Perhaps the Premier League was easier to win in years gone by; it's not any more.
If you ask Manchester City fans which is harder to win out of the Premier League and Champions League, they’ll likely say the UEFA Champions League, but there aren’t many fans of other clubs who’d agree.
It’s very rare the best team doesn’t win their league; it’s not all that often the best team wins the UEFA Champions League.
In recent years, we’ve seen Inter (who finished 18 points behind champions Napoli), Chelsea (19 points behind champions Manchester City) and Tottenham (27 points behind champions Manchester City) all reach finals, with Chelsea actually beating City, and if you ask any of them whether they felt more confident of winning between the league or UEFA Champions League, the answer is the latter.
Nobody would suggest that Chelsea were better than Manchester City that season, but they had enough about them in 2021 to beat City over 90 minutes – and that’s all these competitions come down to. Can you navigate three knockout ties – where lady luck so often plays her part – before winning a one-off final?
Of course you need to be good to win the UEFA Champions League, but a bit of luck goes a long way. No one has ever won the Premier League only for people to reflect that the champions were lucky.
In order to win a title you have to play the same 38 fixtures as everyone else; in the UEFA Champions League you can get a fortuitous group stage draw, and you can certainly get a fortuitous run to the final.
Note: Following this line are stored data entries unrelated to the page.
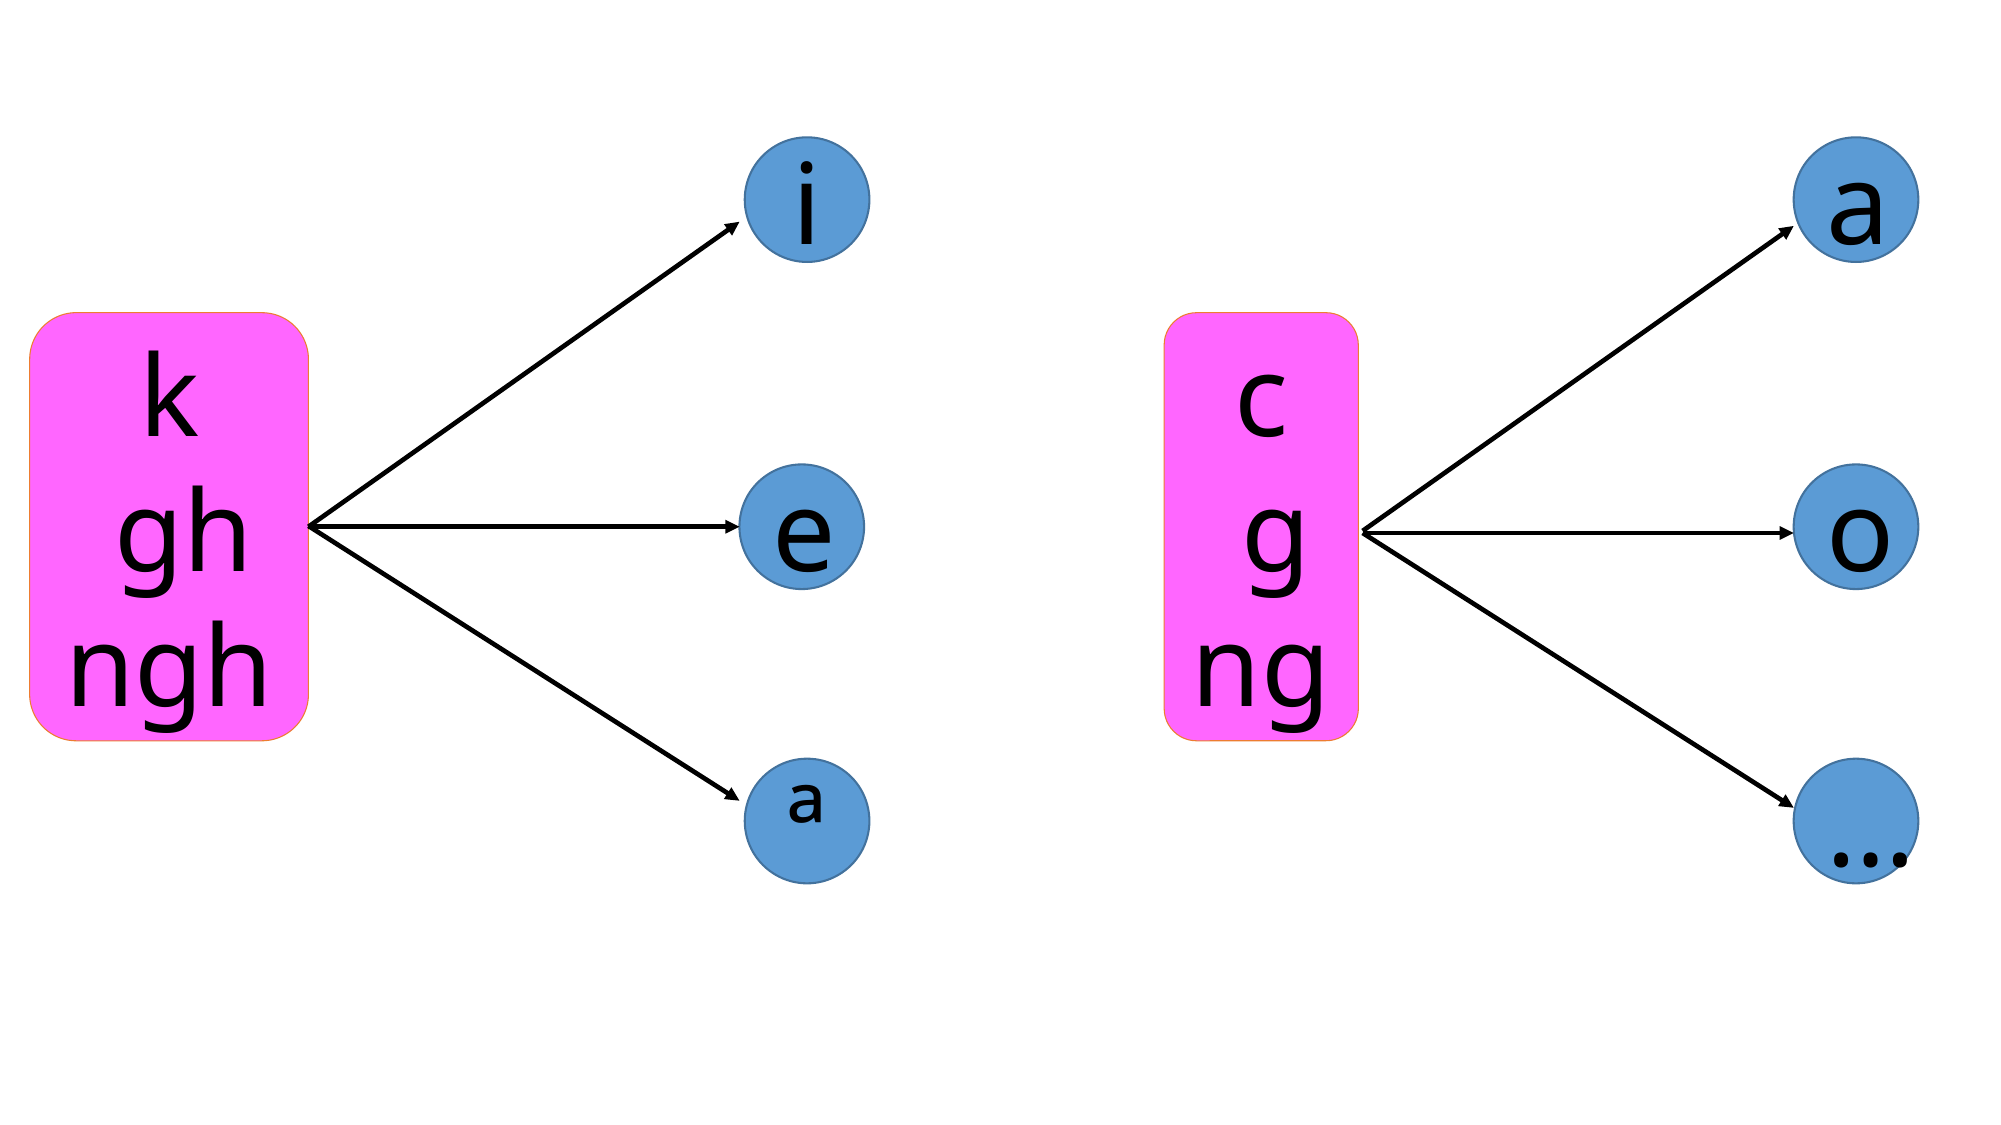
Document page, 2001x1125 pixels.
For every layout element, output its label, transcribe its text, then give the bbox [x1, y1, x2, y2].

text_box … [1792, 757, 1920, 885]
text_box o [1792, 463, 1920, 591]
text_box k gh ngh [29, 312, 308, 742]
text_box a [1792, 136, 1920, 264]
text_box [1362, 532, 1794, 808]
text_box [308, 525, 740, 801]
text_box i [743, 136, 871, 264]
text_box e [740, 463, 866, 591]
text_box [1362, 226, 1794, 531]
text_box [308, 221, 740, 525]
text_box c g ng [1163, 312, 1359, 742]
text_box ª [743, 757, 871, 885]
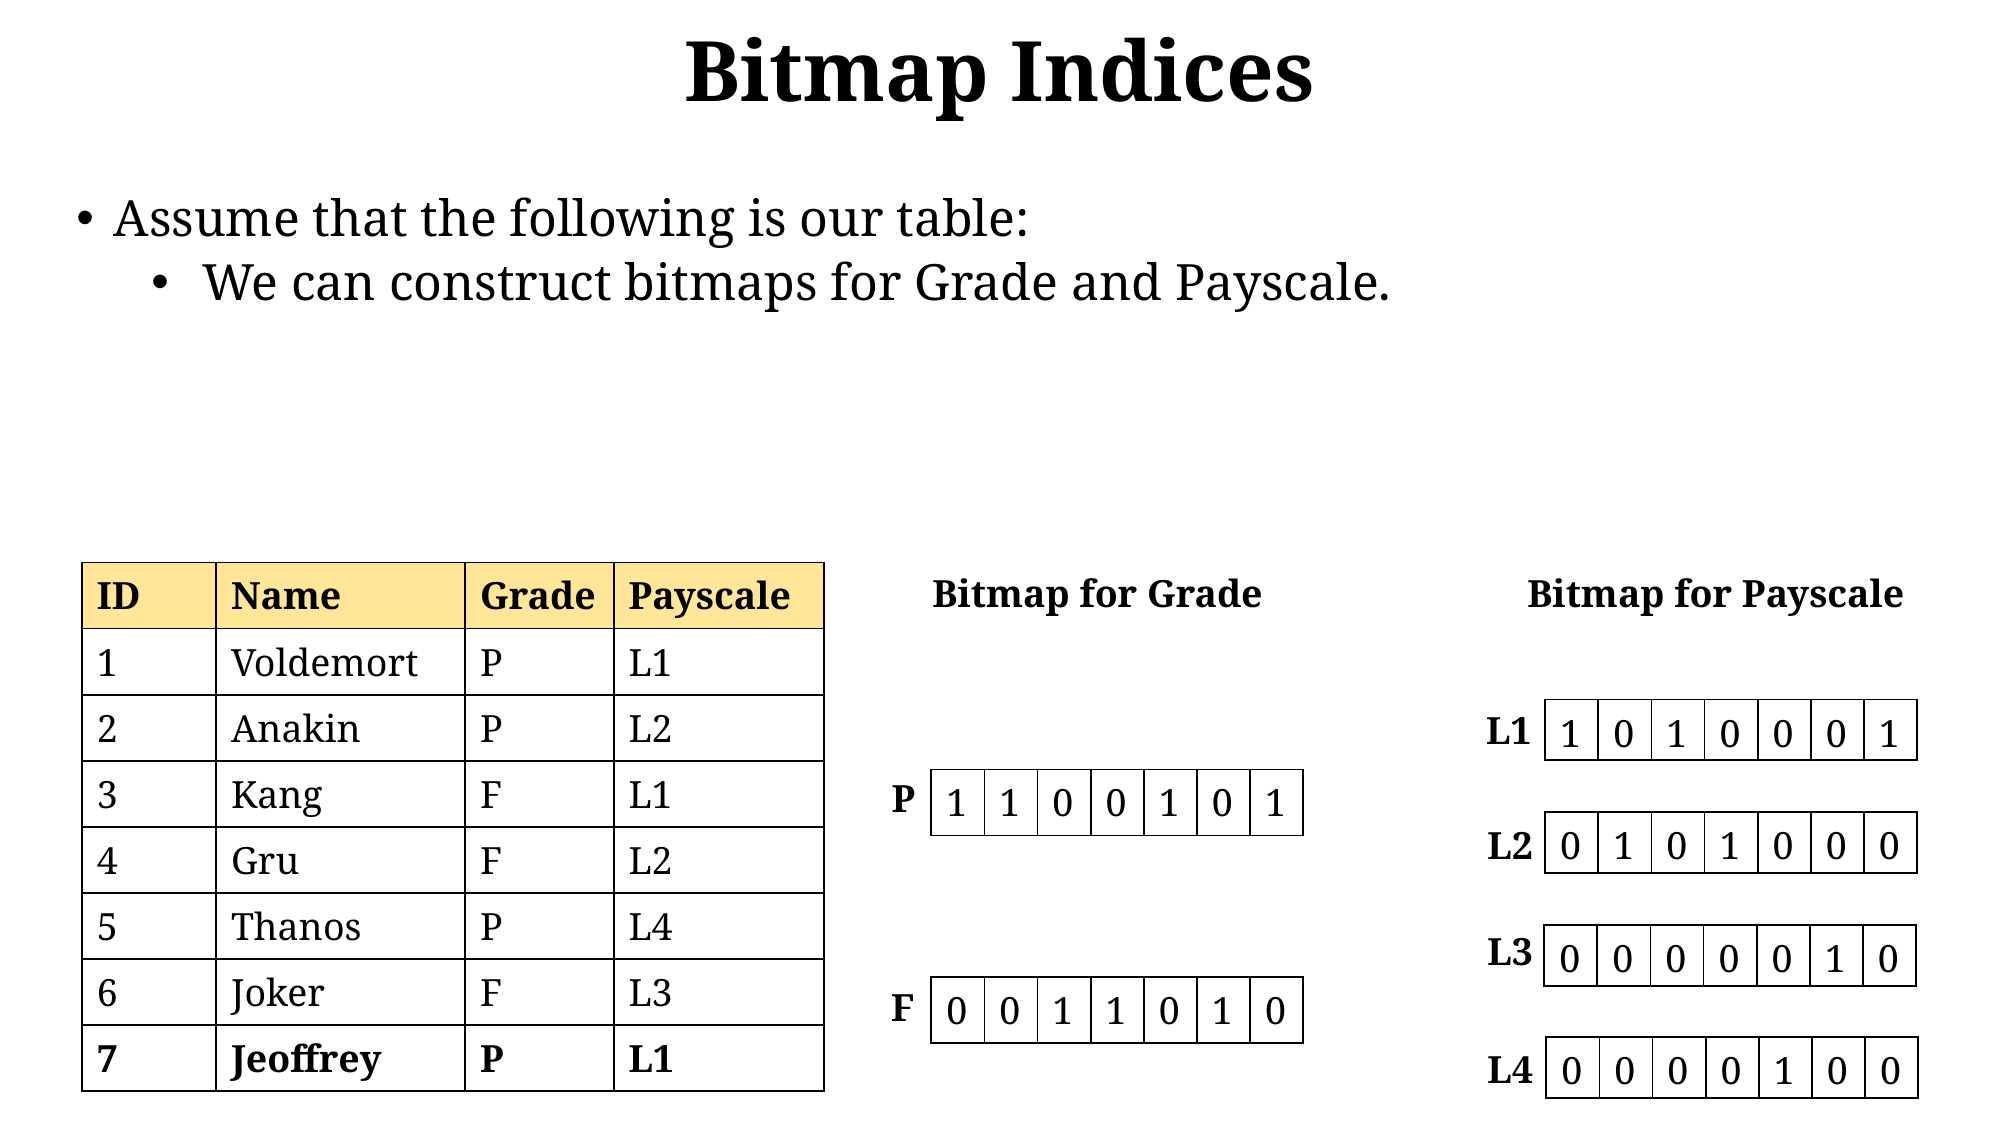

A look back at the 2004 UEFA Champions League and we see Porto face Monaco in the most unlikely final. On their way to Gelsenkirchen, Porto faced Manchester United (who had a goal wrongly disallowed for offside in the second leg), Lyon and Deportivo La Coruna, successfully evading Real Madrid, Bayern Munich, Chelsea and Arsenal who all played each other on the other side of the draw.
The UEFA Champions League has become a bit of a closed shop over the last decade, with Bayern Munich, Barcelona and Real Madrid winning eight of the last 11 iterations, but it’s no more closed than the Premier League, where Manchester City have won five of the last six titles and are odds-on to make it six in seven.
Liverpool amassed 97 points in 2018/19 and didn’t win the league; they amassed 92 points in 2021/22 and didn’t win the league. They were two of the best seasons in Premier League history and the Reds twice came out empty-handed, and that’s the level you have to be at to win the title these days. The year they finally did win the league, they did so with 99 points.
At least in the UEFA Champions League, while three teams have dominated the competition, as many as eight teams have finished as runners-up, including Tottenham, Inter, Juventus and Atletico Madrid. While they might have come up short, they’ve at least put themselves in a position to win; only Liverpool (and at a push, Arsenal) can say they’ve put themselves in a real position to win a title in the last six years, and even then they’ve only managed it once.
It almost never happens that the best team doesn’t win the league – even Leicester in 2016, as mad as it sounds, were the best team over the course of 38 games as all the should-have-been challengers fell by the wayside.
In the end, it comes down to this: to win the Premier League, you have to be better than 19 other teams over 38 games; to win the UEFA Champions League, you need to navigate three two-legged ties (potentially avoiding the best teams in the competition) and win a one-off match at a neutral ground.